Tuesday, April 10, 2012

Sing a Little Song of


Music is an amazing thing.  It’s as varied as race or religion; people and politics.  Music can lead the charge, hop into a jive, or be a cool cat in a tie.  It defines a person by its presence, and by its absence.

I hum to myself.  A lot.  I make up songs using the sounds of the world around me.  The gaps in the rushing air zipping down a highway, windows rolled low.  The syncopated murmur of a crowd gaping at jumper forty stories up.  The high-hats hissing as the taxis roll over sewage drains.  When I cook, I find a rhythm with my utensils, tapping my way around frying pans, cutting boards, and turkey timers. 

I have tinnitus, which has been dealt with in an interesting way.  First, I try to keep some soft noise going in the background.  When I describe a dead silence as having a strong, audible ringing, I mean it.  My brain isolates notes in the white noise, and I hum along.  If there’s some combination such as a fan, humidifier, shower, and a rabbit kicking around their cage, I can hear more music than Brian Eno or Tunng combined.

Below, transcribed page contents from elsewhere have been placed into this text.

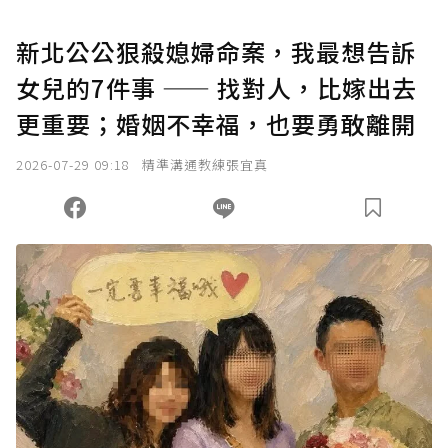
新北公公狠殺媳婦命案，我最想告訴
女兒的7件事 —— 找對人，比嫁出去
更重要；婚姻不幸福，也要勇敢離開
2026-07-29 09:18
精準溝通教練張宜真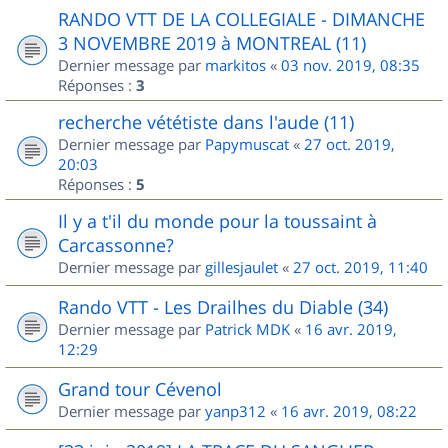
RANDO VTT DE LA COLLEGIALE - DIMANCHE
3 NOVEMBRE 2019 à MONTREAL (11)
Dernier message par
markitos
«
03 nov. 2019, 08:35
Réponses :
3
recherche vététiste dans l'aude (11)
Dernier message par
Papymuscat
«
27 oct. 2019,
20:03
Réponses :
5
Il y a t'il du monde pour la toussaint à
Carcassonne?
Dernier message par
gillesjaulet
«
27 oct. 2019, 11:40
Rando VTT - Les Drailhes du Diable (34)
Dernier message par
Patrick MDK
«
16 avr. 2019,
12:29
Grand tour Cévenol
Dernier message par
yanp312
«
16 avr. 2019, 08:22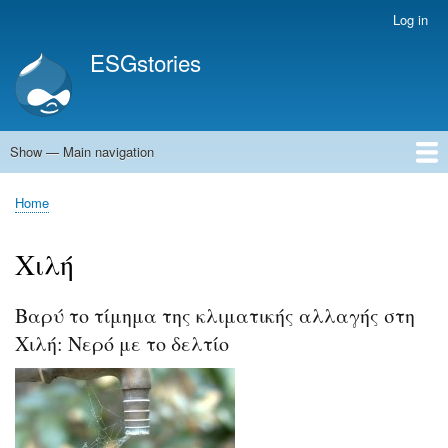
Skip
Log in
User
to
account
ESGstories
main
menu
content
Show — Main navigation
Main
navigation
Home
Home
Breadcrumb
Χιλή
Bαρύ το τίμημα της κλιματικής αλλαγής στη
Χιλή: Νερό με το δελτίο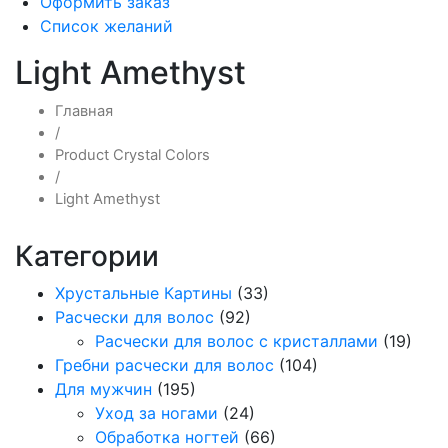
Оформить заказ
Список желаний
Light Amethyst
Главная
/
Product Crystal Colors
/
Light Amethyst
Категории
Хрустальные Картины
(33)
Расчески для волос
(92)
Расчески для волос с кристаллами
(19)
Гребни расчески для волос
(104)
Для мужчин
(195)
Уход за ногами
(24)
Обработка ногтей
(66)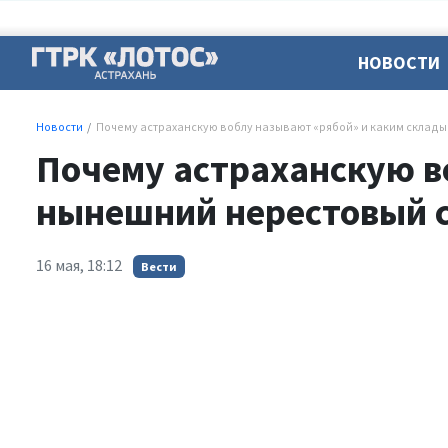
НОВОСТИ
Новости
Почему астраханскую воблу называют «рябой» и каким склад
Почему астраханскую в
нынешний нерестовый 
16 мая, 18:12
Вести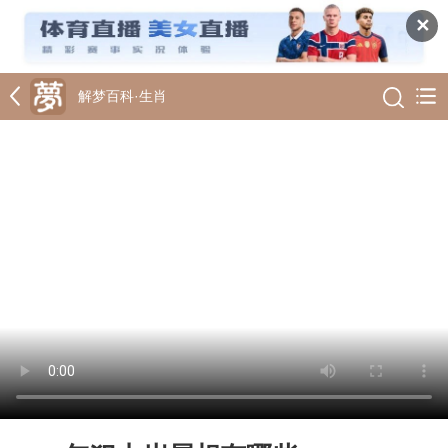
✕
解梦百科·
生肖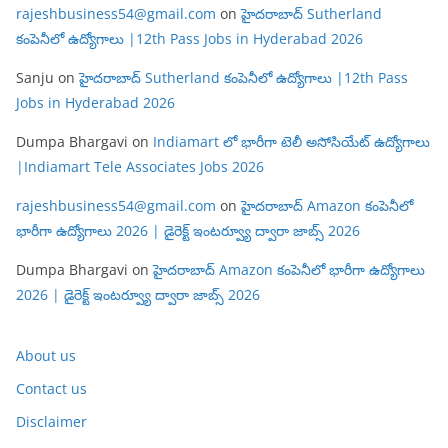
rajeshbusiness54@gmail.com
on
హైదరాబాద్ Sutherland
కంపెనీలో ఉద్యోగాలు |12th Pass Jobs in Hyderabad 2026
Sanju
on
హైదరాబాద్ Sutherland కంపెనీలో ఉద్యోగాలు |12th Pass
Jobs in Hyderabad 2026
Dumpa Bhargavi
on
Indiamart లో భారీగా టెలీ అసోసియేట్ ఉద్యోగాలు
|Indiamart Tele Associates Jobs 2026
rajeshbusiness54@gmail.com
on
హైదరాబాద్ Amazon కంపెనీలో
భారీగా ఉద్యోగాలు 2026 | డైరెక్ట్ ఇంటర్వ్యూ ద్వారా జాబ్స్ 2026
Dumpa Bhargavi
on
హైదరాబాద్ Amazon కంపెనీలో భారీగా ఉద్యోగాలు
2026 | డైరెక్ట్ ఇంటర్వ్యూ ద్వారా జాబ్స్ 2026
About us
Contact us
Disclaimer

Hearing these notes in between my steps used to bother the hell out of me.  I had so much to do in a day that I couldn’t write the song down.  I wanted to remember it; keep it; share it.  I would make it apart of how represented myself, in hopes that it would remind me later.  Running around the retail space singing variations on Gershwin can be exhilarating sometimes.  Normally, I’d exhaust myself trying to recall these songs after my shift.  I’d develop harmonies, melodies, bass lines, and an 808 kick that could synchronize someone’s soul to the vibrations of the windows at a nightclub; and I’d lose them all by the time I got in my car.  I’d try harder to cull up these memories, just to make even larger pieces – full orchestrations featuring woodwinds and brass, arguing in a cacophony that would drown my brain out in the beautiful thought of it.

I’d rush into the house, grab a piece of paper and a pen, and it would be gone.

For years, this is something I’ve dealt with.  Now, I no longer have to rush; I don’t have to spend my energy to do forty things for everyone else, before consider a spare second for myself.  I can listen to the whirring fans at work, hear the click-click-cough echo through the office, and I can start humming. 

But, I don’t write it down.  I don’t worry about writing it down anymore.  I stressed myself for so long about sharing these glimmers of light and happiness that went through my own head, that I couldn’t enjoy them when they were happening.  One of the reasons I set a goal of this writing project to be a lucid thought process, was to preserve the catharsis I could glean from it; I never enjoyed the catharsis of just humming a little ditty at work.  I wore my soul thin feeling sad and discouraged because I was unable to share the sounds I heard with others.

So I would be too tired to try and make anything.

So the songs I heard would never be played.

And I grew to hate myself for it a little more every day.

The problem is that these songs aren’t for anyone’s ears.  They’re my songs.  They’re the pace of my life – the literal songs alluded to when people march to their own drums.  For some, the chorus is a clamoring of toothbrushes and teapots in the morning.  For others, the crunch of romaine leaves in the mouths of 79 rabbits. 

No one else will appreciate your songs the way you do.  I can try for years to scream how everyone needs to observe how great I am.  I know it; several people close to me know it; but everyone else knows how great they are.  I cannot change their minds.  The traditional cantata does not suit the Sigur Ros fan.  I cannot change this.  There are times where the songs cross; creating a dissonance that can be erotic or appalling.  But they are always our songs.  The reasons that prohibit me from forcing you to like my songs are the same that make you a stronger individual.

When is the last time you heard your song?  Take five minutes today, and don’t do a thing.  Close your eyes, and just listen.  Lean back in your office chair, have a seat on a park bench, pause your music while you’re on the bus, and just listen.  Find the thread tying all of the noise together, and let your mind put those gaps together.

You may find yourself prone to singing in socially unacceptable situations.  I will not be held legally liable for this.